◆ **TASK GOAL**
Repeat precisely the span of lines below that opens with the line containing "La Galleria BPER" and closes with the line containing "mentore Carlo Cesare Malvasia e si snoda tra", both included.

Items from a dataset
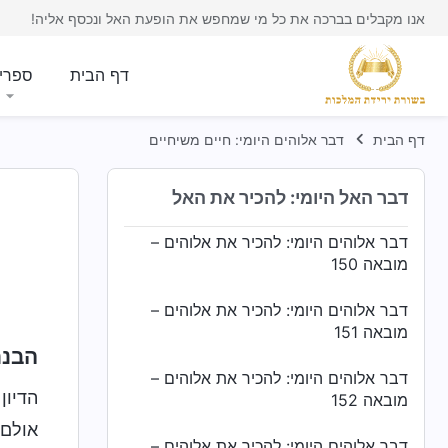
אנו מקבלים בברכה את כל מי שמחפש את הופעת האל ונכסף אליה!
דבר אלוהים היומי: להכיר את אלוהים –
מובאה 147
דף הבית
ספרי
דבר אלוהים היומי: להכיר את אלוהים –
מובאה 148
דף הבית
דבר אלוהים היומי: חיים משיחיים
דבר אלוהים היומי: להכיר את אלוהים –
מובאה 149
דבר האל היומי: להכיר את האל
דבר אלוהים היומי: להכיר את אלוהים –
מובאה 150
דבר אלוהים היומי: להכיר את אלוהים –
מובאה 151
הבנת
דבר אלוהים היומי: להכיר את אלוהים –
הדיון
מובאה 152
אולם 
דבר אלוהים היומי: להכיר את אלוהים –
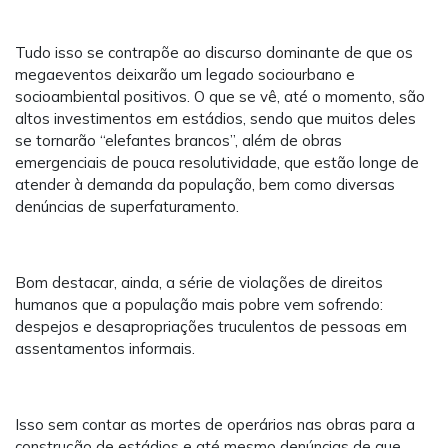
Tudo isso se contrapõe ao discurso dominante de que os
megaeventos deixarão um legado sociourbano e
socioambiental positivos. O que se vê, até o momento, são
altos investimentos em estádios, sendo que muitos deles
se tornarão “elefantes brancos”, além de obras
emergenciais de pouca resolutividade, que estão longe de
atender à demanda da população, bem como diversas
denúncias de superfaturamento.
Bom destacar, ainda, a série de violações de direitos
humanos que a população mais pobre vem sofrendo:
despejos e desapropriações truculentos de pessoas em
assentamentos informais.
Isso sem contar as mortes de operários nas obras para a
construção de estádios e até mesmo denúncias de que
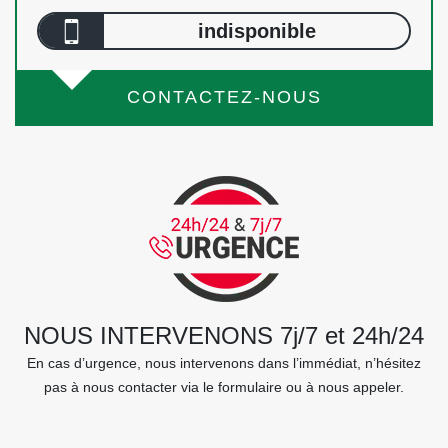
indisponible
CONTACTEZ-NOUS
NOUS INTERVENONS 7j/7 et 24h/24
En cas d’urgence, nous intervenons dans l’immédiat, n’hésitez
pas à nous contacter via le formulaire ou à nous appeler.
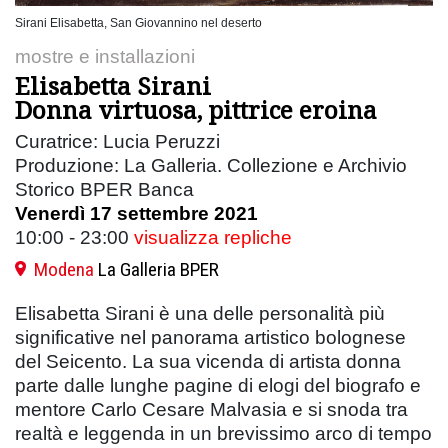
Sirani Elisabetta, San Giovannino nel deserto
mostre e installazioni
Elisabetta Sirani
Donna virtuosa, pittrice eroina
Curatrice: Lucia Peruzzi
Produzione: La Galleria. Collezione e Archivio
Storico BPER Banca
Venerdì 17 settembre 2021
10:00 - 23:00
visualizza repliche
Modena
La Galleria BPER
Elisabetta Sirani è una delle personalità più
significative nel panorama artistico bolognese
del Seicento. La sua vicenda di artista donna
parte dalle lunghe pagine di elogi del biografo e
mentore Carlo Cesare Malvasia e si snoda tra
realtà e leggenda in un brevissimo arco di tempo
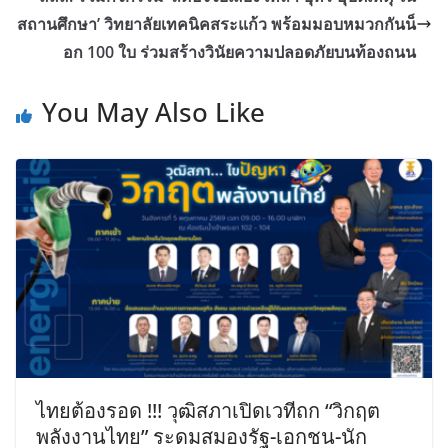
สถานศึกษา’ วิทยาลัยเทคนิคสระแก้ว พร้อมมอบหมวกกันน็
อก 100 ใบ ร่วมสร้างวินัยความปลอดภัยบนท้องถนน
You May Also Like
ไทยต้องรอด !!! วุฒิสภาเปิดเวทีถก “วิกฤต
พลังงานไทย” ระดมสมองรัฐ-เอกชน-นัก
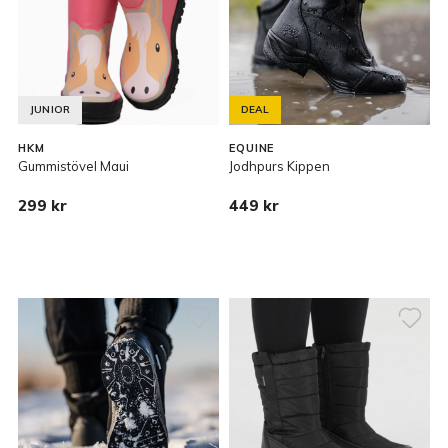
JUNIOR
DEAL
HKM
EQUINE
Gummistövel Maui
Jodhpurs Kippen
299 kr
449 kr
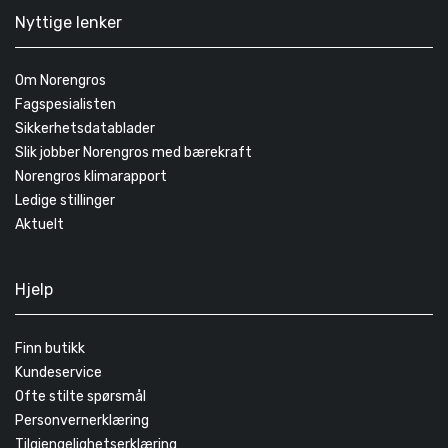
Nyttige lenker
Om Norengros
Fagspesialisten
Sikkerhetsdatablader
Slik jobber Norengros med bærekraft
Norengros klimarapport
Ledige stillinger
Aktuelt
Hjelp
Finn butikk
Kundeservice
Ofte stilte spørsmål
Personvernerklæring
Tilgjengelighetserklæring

◆ **RESULT OF THIS EXERCISE**
La Galleria BPER
Elisabetta Sirani è una delle personalità più
significative nel panorama artistico bolognese
del Seicento. La sua vicenda di artista donna
parte dalle lunghe pagine di elogi del biografo e
mentore Carlo Cesare Malvasia e si snoda tra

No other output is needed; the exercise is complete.